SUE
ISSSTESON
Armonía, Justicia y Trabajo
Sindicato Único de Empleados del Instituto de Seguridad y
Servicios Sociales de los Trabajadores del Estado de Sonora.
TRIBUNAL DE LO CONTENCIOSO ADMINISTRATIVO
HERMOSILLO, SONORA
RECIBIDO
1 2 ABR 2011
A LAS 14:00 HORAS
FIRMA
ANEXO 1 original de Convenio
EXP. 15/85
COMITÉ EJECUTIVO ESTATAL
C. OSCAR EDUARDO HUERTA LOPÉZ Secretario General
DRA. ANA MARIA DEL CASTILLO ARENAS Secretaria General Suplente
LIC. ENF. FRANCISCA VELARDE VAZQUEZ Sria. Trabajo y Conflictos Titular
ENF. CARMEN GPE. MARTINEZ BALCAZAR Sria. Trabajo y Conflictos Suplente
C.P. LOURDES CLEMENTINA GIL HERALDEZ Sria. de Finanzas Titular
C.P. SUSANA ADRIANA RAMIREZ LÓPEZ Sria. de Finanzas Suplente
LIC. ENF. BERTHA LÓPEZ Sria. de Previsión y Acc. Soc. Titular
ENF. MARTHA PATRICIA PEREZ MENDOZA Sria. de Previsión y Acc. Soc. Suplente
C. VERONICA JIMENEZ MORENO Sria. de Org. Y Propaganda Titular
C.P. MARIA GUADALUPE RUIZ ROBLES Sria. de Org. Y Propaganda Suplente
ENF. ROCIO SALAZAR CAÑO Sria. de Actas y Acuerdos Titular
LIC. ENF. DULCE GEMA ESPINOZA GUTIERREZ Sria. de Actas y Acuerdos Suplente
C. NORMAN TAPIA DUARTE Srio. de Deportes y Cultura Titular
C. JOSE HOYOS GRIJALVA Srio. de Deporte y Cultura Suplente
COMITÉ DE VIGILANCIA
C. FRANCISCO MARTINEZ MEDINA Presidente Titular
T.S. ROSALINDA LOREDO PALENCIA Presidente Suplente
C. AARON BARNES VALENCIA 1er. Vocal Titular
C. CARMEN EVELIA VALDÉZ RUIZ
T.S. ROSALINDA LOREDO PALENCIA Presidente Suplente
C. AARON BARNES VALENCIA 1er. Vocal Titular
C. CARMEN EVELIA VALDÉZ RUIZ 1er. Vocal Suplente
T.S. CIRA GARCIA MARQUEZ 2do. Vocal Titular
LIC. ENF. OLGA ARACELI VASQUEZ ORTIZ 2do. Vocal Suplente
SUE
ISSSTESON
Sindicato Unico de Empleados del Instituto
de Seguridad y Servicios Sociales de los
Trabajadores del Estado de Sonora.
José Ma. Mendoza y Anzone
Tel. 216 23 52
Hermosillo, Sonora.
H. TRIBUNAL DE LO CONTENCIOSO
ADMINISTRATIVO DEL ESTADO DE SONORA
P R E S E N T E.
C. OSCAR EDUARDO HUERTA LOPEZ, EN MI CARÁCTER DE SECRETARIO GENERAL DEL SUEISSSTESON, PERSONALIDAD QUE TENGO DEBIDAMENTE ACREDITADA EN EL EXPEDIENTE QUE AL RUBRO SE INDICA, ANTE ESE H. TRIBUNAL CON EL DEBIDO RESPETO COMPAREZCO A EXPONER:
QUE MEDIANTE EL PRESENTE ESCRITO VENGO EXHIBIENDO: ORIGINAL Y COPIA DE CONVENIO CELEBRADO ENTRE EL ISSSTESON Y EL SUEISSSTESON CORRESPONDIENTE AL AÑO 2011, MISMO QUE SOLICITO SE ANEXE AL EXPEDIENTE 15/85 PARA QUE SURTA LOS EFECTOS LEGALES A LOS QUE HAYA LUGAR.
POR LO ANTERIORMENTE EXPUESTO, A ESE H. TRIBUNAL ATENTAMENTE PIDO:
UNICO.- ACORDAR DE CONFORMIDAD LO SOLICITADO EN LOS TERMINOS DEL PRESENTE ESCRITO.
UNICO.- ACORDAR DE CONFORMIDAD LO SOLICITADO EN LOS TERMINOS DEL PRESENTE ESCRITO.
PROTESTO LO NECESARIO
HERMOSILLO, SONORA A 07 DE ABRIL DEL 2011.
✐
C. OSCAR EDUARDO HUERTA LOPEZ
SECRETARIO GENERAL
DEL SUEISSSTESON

> **YOUR INSTRUCTIONS**:
Copy the lines from the entries above in which the word "Trabajo" appears.

> **ANSWER SECTION**:
Armonía, Justicia y Trabajo
LIC. ENF. FRANCISCA VELARDE VAZQUEZ Sria. Trabajo y Conflictos Titular
ENF. CARMEN GPE. MARTINEZ BALCAZAR Sria. Trabajo y Conflictos Suplente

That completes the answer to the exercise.